# Exercise directions
Pictures in the data must not be copied, but everything else should be output exactly.

———

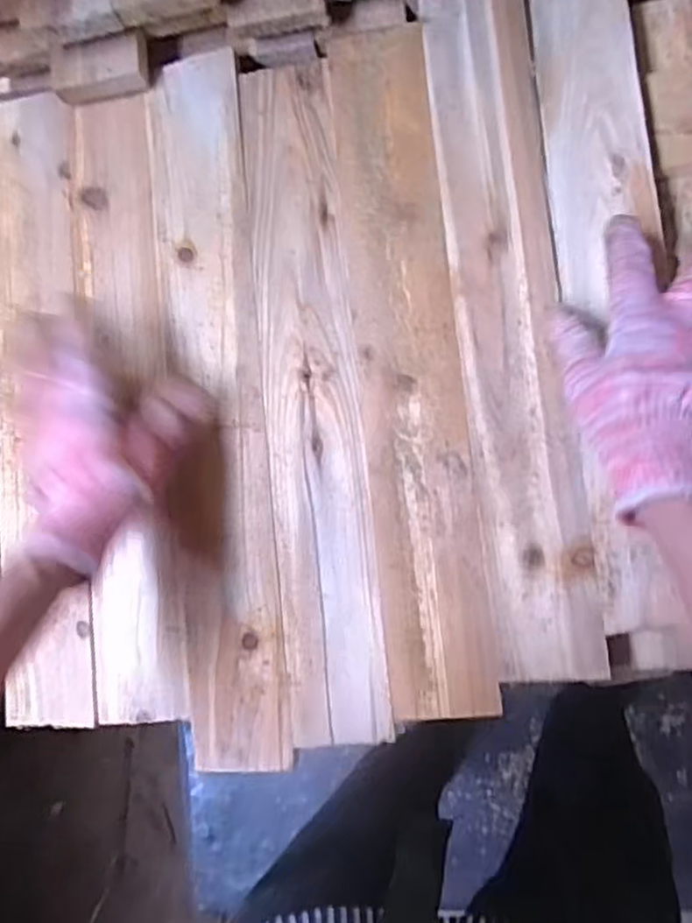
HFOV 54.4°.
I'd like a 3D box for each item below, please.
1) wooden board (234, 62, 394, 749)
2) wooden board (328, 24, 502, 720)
[{"bbox_3d":[-0.032,-0.050,0.478,0.087,0.012,0.482,-7,85,8],"label":"wooden board"},{"bbox_3d":[0.045,-0.073,0.469,0.071,0.013,0.484,-6,85,8],"label":"wooden board"}]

———

# Task output
HFOV 54.4°.
I'd like a 3D box for each item below, please.
1) wooden board (234, 62, 394, 749)
2) wooden board (328, 24, 502, 720)
[{"bbox_3d":[-0.032,-0.050,0.478,0.087,0.012,0.482,-7,85,8],"label":"wooden board"},{"bbox_3d":[0.045,-0.073,0.469,0.071,0.013,0.484,-6,85,8],"label":"wooden board"}]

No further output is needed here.